Nutrition and sleep often go together when one is poor – the other one is often poor as well. Sleeping a lot is usually a sign of maybe feeling sad or depressed, and I don’t mean to say that you have a deep depression, but that’s how the body copes, the body wants to regenerate in that way. When you go to sleep, you must be thinking a certain thing, and then when you predict how you’re going to feel when you wake up, let’s say from a nap or sleep, you’re going to predict, you’re feeling a certain way. That’s your behavioral loop, your cue is maybe – I can’t take this, I just have so many things going on, I just need to close my eyes and then afterward, I’m going to feel balanced, peaceful, calm whatever the word is.

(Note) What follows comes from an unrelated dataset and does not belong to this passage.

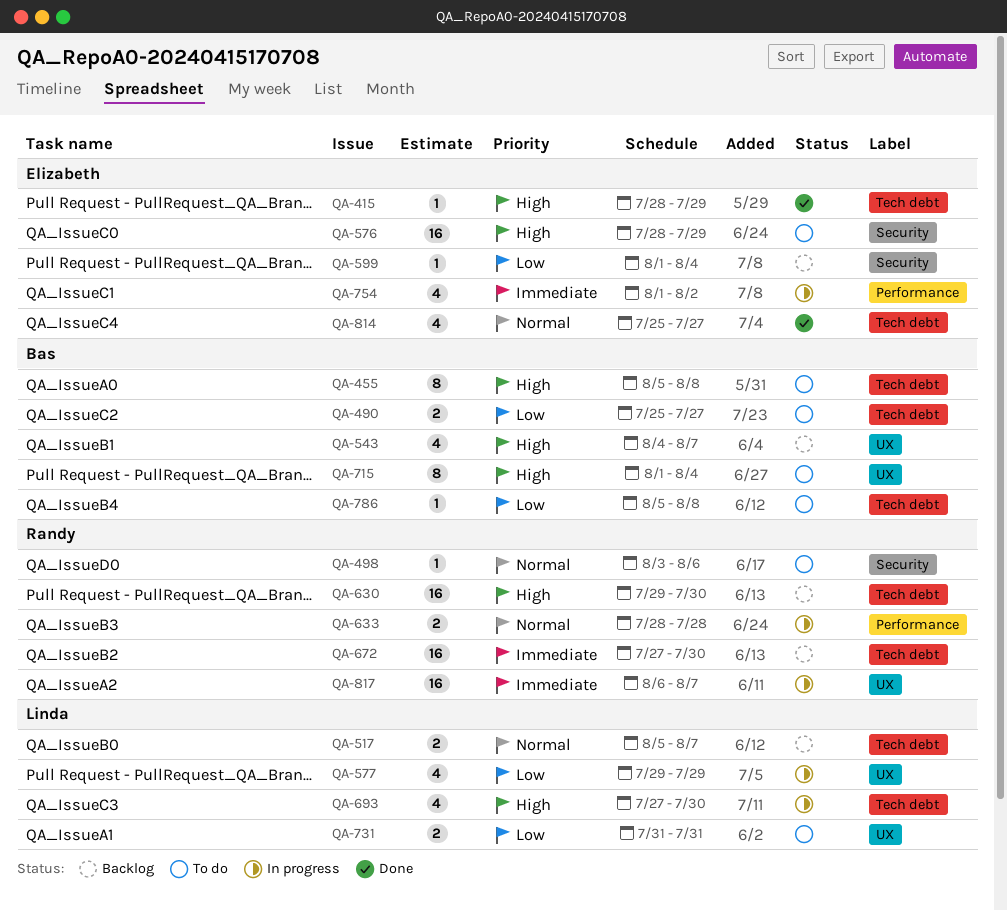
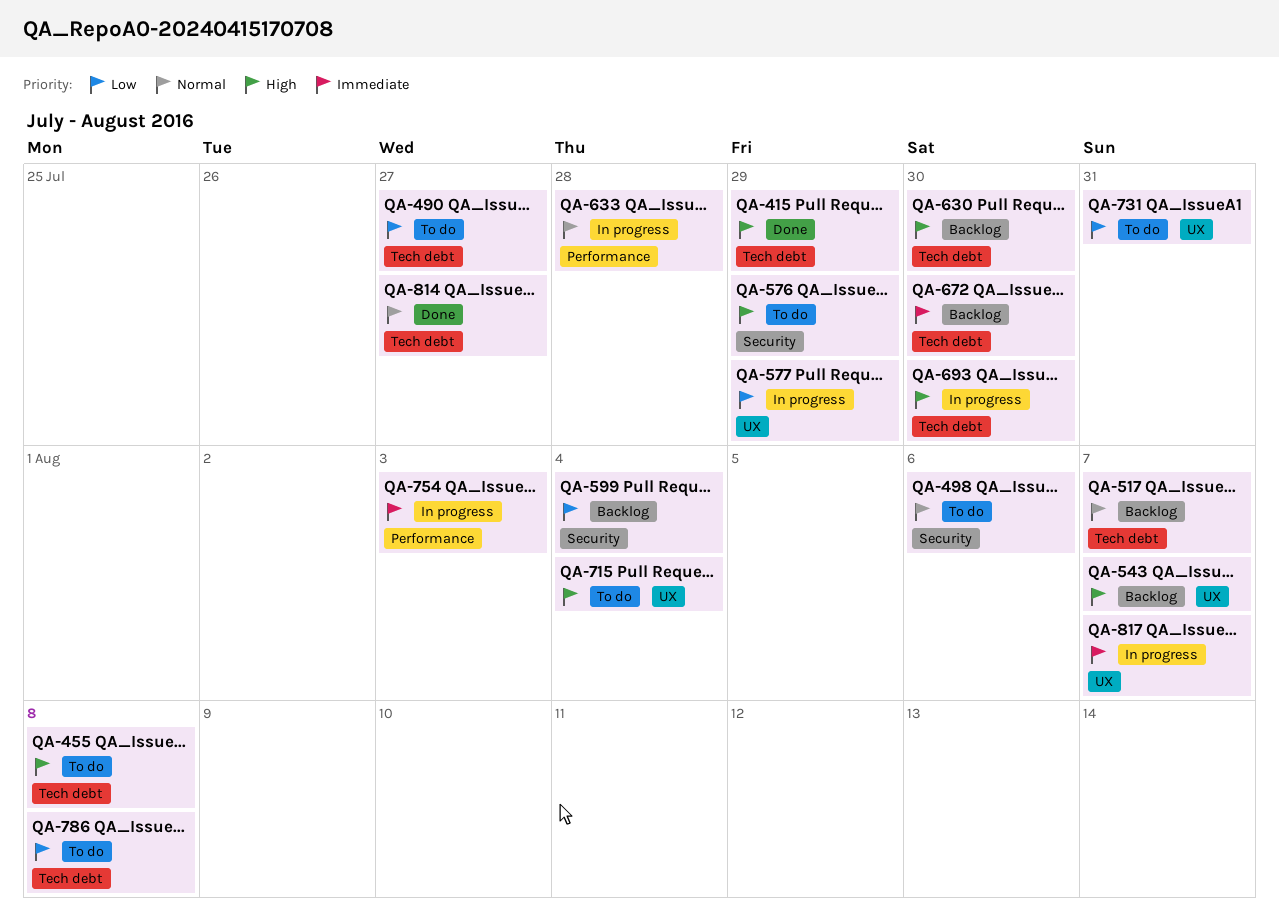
QA-754, due: Aug 2 -> Aug 3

The problem is that action, the action of sleep isn’t sustainable, you can’t probably live that way, so you have to explore when you feel whatever it is that preceded the sleep, what else can you do to create that sense of calm, peace, completeness. You might write down 20 things, and you have to try them out, and it might be two or three things but I think a lot of times it just has to do with all of these things going on on your mind and feeling powerless, so getting them out of your head in some way and then finding strategies that help you feel a certain way, the perception of sleep, how you feel is going to be really important. In terms of not eating at all, that is probably, what happens when you get into the fight-or-flight response.
The blood flow goes to the brain, the heart, the lungs, and it goes away from the stomach and actually away from the reproductive organs because they’re not important quoting fight-or-flight response and so what you might feel is that you’re not feeling hungry at all, some people feel the opposite because the digestive system is not getting innervated with blood, so if you can figure out strategies that you’re not in this constant fight-or-flight and maybe it is I can bring up these meditation apps.
If you’re feeling that way and you can get out of the fight-or-flight, you can get into that rest and digest part that parasympathetic, there’s ways to activate what’s called the vagus nerve. Another great way to activate the vagus nerve is breathing, and it’s breathing from the belly as opposed to chest breathing, so if you put your hand on your belly, it’s weird to feel it first but breathing from your belly is a very quick, easy way to innervate the vagus nerve and to make your exhale longer than your inhale, that’s another important kind of aspect of it, so any way that you can get there might let the digestive enzymes go, may get you out of fight or flight. In the beginning, you’re going to have to keep telling yourself to do that until it becomes a habit, that’s where that habit loop comes in.